Heart palpitations can be bothersome or frightening. They usually aren’t serious or harmful, though, and often go away on their own. Most of the time, they’re related to stress and anxiety or to consumption of stimulants such as caffeine, nicotine, or alcohol. Palpitations also often occur during pregnancy.
In rare cases, palpitations can be a sign of a more serious heart condition. Therefore, if you have heart palpitations, make arrangements to see your doctor. And seek immediate medical attention if along with palpitations, you experience shortness of breath, dizziness, chest pain, or fainting.
After taking your medical history and conducting a physical exam, your doctor may order tests that can either confirm or rule out an underlying cause. If an underlying cause is found, the right treatment can reduce or eliminate palpitations. If your palpitations are not related to an underlying cause, lifestyle changes, including stress management and the avoidance of common triggers, can help prevent them.
Signs and Symptoms of Palpitations?
Palpitations describe an irregularity of the heartbeat as felt by the patient. They may be felt as an isolated skipped beat or they may be frequent and recurrent. Palpitations may also be rapid and either regular or irregular. This may lead to the patient describing a fluttering in their chest.

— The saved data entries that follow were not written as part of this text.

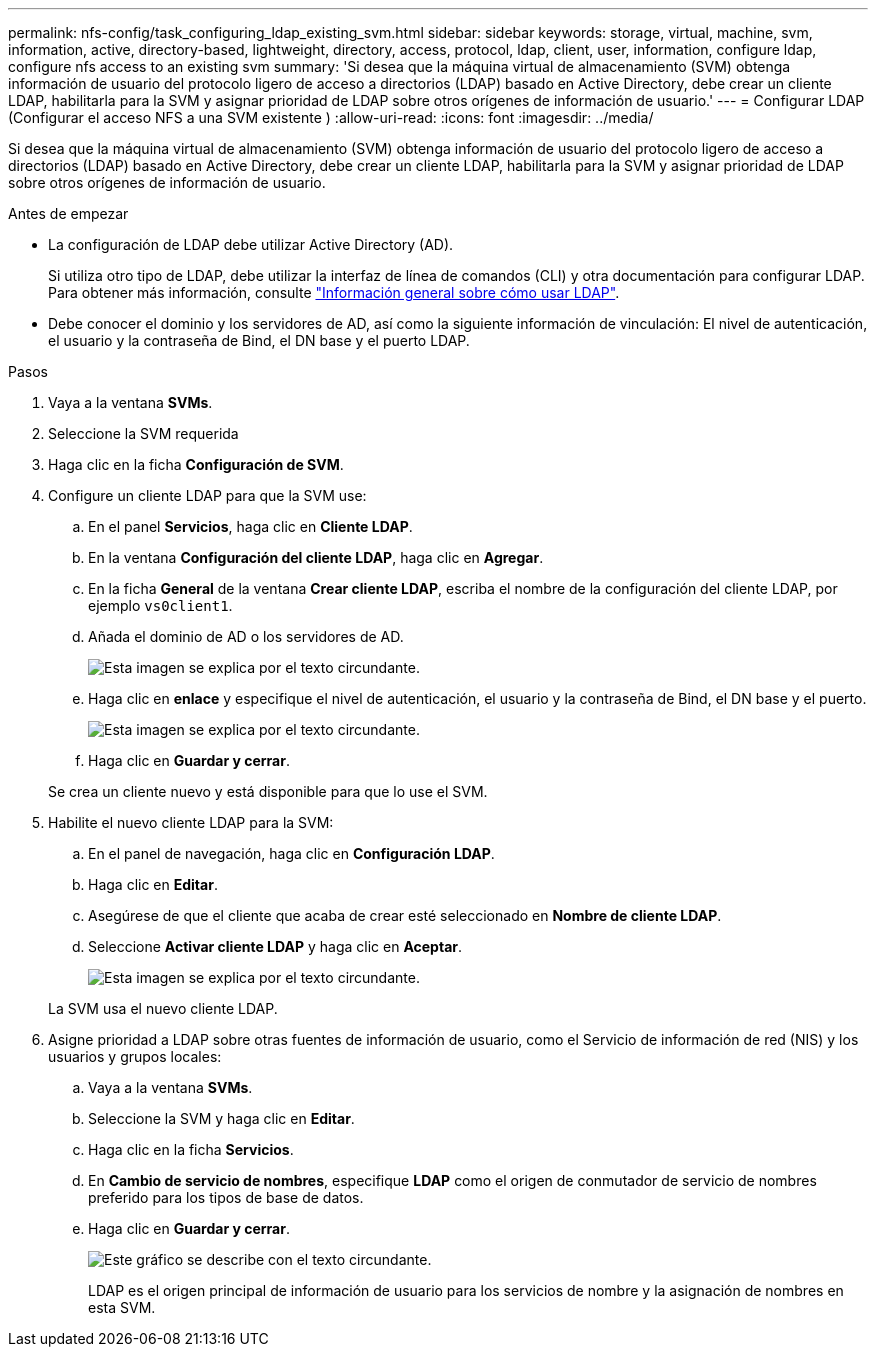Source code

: ---
permalink: nfs-config/task_configuring_ldap_existing_svm.html 
sidebar: sidebar 
keywords: storage, virtual, machine, svm, information, active, directory-based, lightweight, directory, access, protocol, ldap, client, user, information, configure ldap, configure nfs access to an existing svm 
summary: 'Si desea que la máquina virtual de almacenamiento (SVM) obtenga información de usuario del protocolo ligero de acceso a directorios (LDAP) basado en Active Directory, debe crear un cliente LDAP, habilitarla para la SVM y asignar prioridad de LDAP sobre otros orígenes de información de usuario.' 
---
= Configurar LDAP (Configurar el acceso NFS a una SVM existente )
:allow-uri-read: 
:icons: font
:imagesdir: ../media/


[role="lead"]
Si desea que la máquina virtual de almacenamiento (SVM) obtenga información de usuario del protocolo ligero de acceso a directorios (LDAP) basado en Active Directory, debe crear un cliente LDAP, habilitarla para la SVM y asignar prioridad de LDAP sobre otros orígenes de información de usuario.

.Antes de empezar
* La configuración de LDAP debe utilizar Active Directory (AD).
+
Si utiliza otro tipo de LDAP, debe utilizar la interfaz de línea de comandos (CLI) y otra documentación para configurar LDAP. Para obtener más información, consulte link:https://docs.netapp.com/us-en/ontap/nfs-config/using-ldap-concept.html["Información general sobre cómo usar LDAP"^].

* Debe conocer el dominio y los servidores de AD, así como la siguiente información de vinculación: El nivel de autenticación, el usuario y la contraseña de Bind, el DN base y el puerto LDAP.


.Pasos
. Vaya a la ventana *SVMs*.
. Seleccione la SVM requerida
. Haga clic en la ficha *Configuración de SVM*.
. Configure un cliente LDAP para que la SVM use:
+
.. En el panel *Servicios*, haga clic en *Cliente LDAP*.
.. En la ventana *Configuración del cliente LDAP*, haga clic en *Agregar*.
.. En la ficha *General* de la ventana *Crear cliente LDAP*, escriba el nombre de la configuración del cliente LDAP, por ejemplo `vs0client1`.
.. Añada el dominio de AD o los servidores de AD.
+
image::../media/ldap_client_creation_general_tab_nfs.gif[Esta imagen se explica por el texto circundante.]

.. Haga clic en *enlace* y especifique el nivel de autenticación, el usuario y la contraseña de Bind, el DN base y el puerto.
+
image::../media/ldap_client_creation_binding_tab_nfs.gif[Esta imagen se explica por el texto circundante.]

.. Haga clic en *Guardar y cerrar*.


+
Se crea un cliente nuevo y está disponible para que lo use el SVM.

. Habilite el nuevo cliente LDAP para la SVM:
+
.. En el panel de navegación, haga clic en *Configuración LDAP*.
.. Haga clic en *Editar*.
.. Asegúrese de que el cliente que acaba de crear esté seleccionado en *Nombre de cliente LDAP*.
.. Seleccione *Activar cliente LDAP* y haga clic en *Aceptar*.
+
image::../media/ldap_svm_configuration_active_ldap_client_nfs.gif[Esta imagen se explica por el texto circundante.]



+
La SVM usa el nuevo cliente LDAP.

. Asigne prioridad a LDAP sobre otras fuentes de información de usuario, como el Servicio de información de red (NIS) y los usuarios y grupos locales:
+
.. Vaya a la ventana *SVMs*.
.. Seleccione la SVM y haga clic en *Editar*.
.. Haga clic en la ficha *Servicios*.
.. En *Cambio de servicio de nombres*, especifique *LDAP* como el origen de conmutador de servicio de nombres preferido para los tipos de base de datos.
.. Haga clic en *Guardar y cerrar*.


+
image::../media/name_services_ldap_priority_nfs.gif[Este gráfico se describe con el texto circundante.]

+
+
LDAP es el origen principal de información de usuario para los servicios de nombre y la asignación de nombres en esta SVM.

Patients may also complain of fullness in their chest or throat. There may also be associated shortness of breath, nausea, and sweating. If the heart rate is very fast, the patient’s blood pressure may fall causing lightheadedness and the sensation that they might pass out. Syncope, where the patient actually does faint or pass out, may occur depending upon the cause of palpitations.
Causes of Palpitations
Often the cause of your heart palpitations can’t be found. Common causes of heart palpitations include:
- Strong emotional responses, such as stress or anxiety
- Strenuous exercise
- Hormone changes associated with menstruation, pregnancy or menopause
- Taking cold and cough medications that contain pseudoephedrine, a stimulant
- Taking some asthma inhaler medications that contain stimulants
Occasionally heart palpitations can be a sign of a serious problem, such as an overactive thyroid gland (hyperthyroidism) or an abnormal heart rhythm (arrhythmia). Arrhythmias may include very fast heart rates (tachycardia), unusually slow heart rates (bradycardia) or an irregular heart rhythm.
Treatment for Heart Palpitations
Treatment depends on the cause of your palpitations. Any underlying medical conditions will have to be addressed.

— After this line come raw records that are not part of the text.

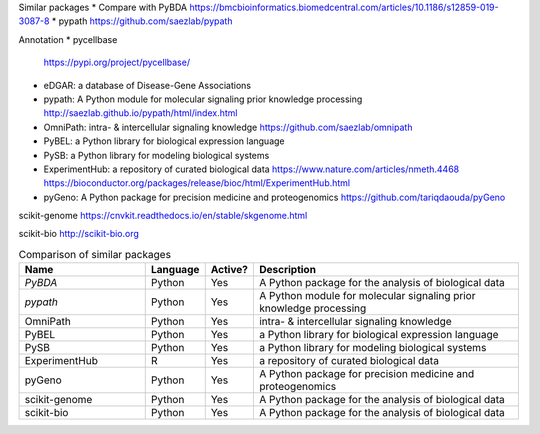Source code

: Similar packages
* Compare with PyBDA https://bmcbioinformatics.biomedcentral.com/articles/10.1186/s12859-019-3087-8
* pypath https://github.com/saezlab/pypath

Annotation
* pycellbase
  https://pypi.org/project/pycellbase/
* eDGAR: a database of Disease-Gene Associations
* pypath: A Python module for molecular signaling prior knowledge processing
  http://saezlab.github.io/pypath/html/index.html
* OmniPath: intra- & intercellular signaling knowledge
  https://github.com/saezlab/omnipath
* PyBEL: a Python library for biological expression language
* PySB: a Python library for modeling biological systems
* ExperimentHub: a repository of curated biological data
  https://www.nature.com/articles/nmeth.4468
  https://bioconductor.org/packages/release/bioc/html/ExperimentHub.html
* pyGeno: A Python package for precision medicine and proteogenomics
  https://github.com/tariqdaouda/pyGeno

scikit-genome
https://cnvkit.readthedocs.io/en/stable/skgenome.html

scikit-bio
http://scikit-bio.org

.. csv-table:: Comparison of similar packages
   :header: "Name", "Language", "Active?", "Description"
   :widths: 30, 10, 10, 65

    "`PyBDA`", "Python", "Yes", "A Python package for the analysis of biological data"
    "`pypath`", "Python", "Yes", "A Python module for molecular signaling prior knowledge processing"
    "OmniPath", "Python", "Yes", "intra- & intercellular signaling knowledge"
    "PyBEL", "Python", "Yes", "a Python library for biological expression language"
    "PySB", "Python", "Yes", "a Python library for modeling biological systems"
    "ExperimentHub", "R", "Yes", "a repository of curated biological data"
    "pyGeno", "Python", "Yes", "A Python package for precision medicine and proteogenomics"
    "scikit-genome", "Python", "Yes", "A Python package for the analysis of biological data"
    "scikit-bio", "Python", "Yes", "A Python package for the analysis of biological data"

.. Refs
.. =====
.. _PyBDA: https://bmcbioinformatics.biomedcentral.com/articles/10.1186/s12859-019-3087-8
.. _pyensembl: https://raw.githubusercontent.com/openvax/pyensembl/0e750e50105c22666fcd43181183719876e15e6a/README.md
.. _MultiAssayExperiment: https://github.com/waldronlab/MultiAssayExperiment
.. _TCGAutils: https://github.com/waldronlab/TCGAutils
.. _scverse: https://scverse.org
.. _sgkit: https://pystatgen.github.io/sgkit/latest/
.. _scikit-allel: https://scikit-allel.readthedocs.io/en/stable/
.. _APIs of scikit-learn objects: https://scikit-learn.org/stable/developers/develop.html
.. _provided templates: https://github.com/scikit-learn-contrib/project-template/blob/master/skltemplate/_template.py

Most of the time, no cause for palpitations is found, and no treatment is advised.
If your palpitations are due to controllable lifestyle choices such as smoking or too much caffeine, simply cutting down or eliminating those substances may be all that is needed. If you think medication may be the problem, ask your doctor about alternative medications or treatments.
- Lower your intake of caffeine and nicotine. This will often reduce heart palpitations.
- Learn to reduce stress and anxiety. This can help prevent palpitations and help you better manage them when they occur.
- Try deep relaxation or breathing exercises.
- Practice yoga, meditation, or tai chi.
- Get regular exercise.
- Do not smoke.
Once a serious cause has been ruled out by your doctor, try not to pay close attention to heart palpitations. This may cause stress. However, contact your doctor if you notice a sudden increase or a change in them.
When you may have a heart problem
If you start to experience palpitations more often, or if they get worse or occur with other symptoms such as dizziness or tightness in your chest, see your GP. You may have a heart rhythm problem (arrhythmia), such as atrial fibrillation or supraventricular tachycardia (SVT).
There are also other, less common, heart rhythm conditions that may be the cause of your palpitations. These can be determined by appropriate tests. When your GP or hospital discovers the exact problem with your heart, ask them to explain it to you.